↓↓↓

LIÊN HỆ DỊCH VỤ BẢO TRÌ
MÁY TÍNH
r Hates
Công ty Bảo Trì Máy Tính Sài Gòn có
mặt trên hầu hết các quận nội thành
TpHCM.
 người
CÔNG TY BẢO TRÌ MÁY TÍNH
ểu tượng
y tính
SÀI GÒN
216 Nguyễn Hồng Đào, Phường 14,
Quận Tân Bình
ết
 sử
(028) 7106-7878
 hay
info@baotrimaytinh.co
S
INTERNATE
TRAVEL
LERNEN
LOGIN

↑↑↑

■ **AIM OF THE TASK**
Complete, exact output of the records is expected.

■ **RESPONSE AREA**
LIÊN HỆ DỊCH VỤ BẢO TRÌ
MÁY TÍNH
r Hates
Công ty Bảo Trì Máy Tính Sài Gòn có
mặt trên hầu hết các quận nội thành
TpHCM.
 người
CÔNG TY BẢO TRÌ MÁY TÍNH
ểu tượng
y tính
SÀI GÒN
216 Nguyễn Hồng Đào, Phường 14,
Quận Tân Bình
ết
 sử
(028) 7106-7878
 hay
info@baotrimaytinh.co
S
INTERNATE
TRAVEL
LERNEN
LOGIN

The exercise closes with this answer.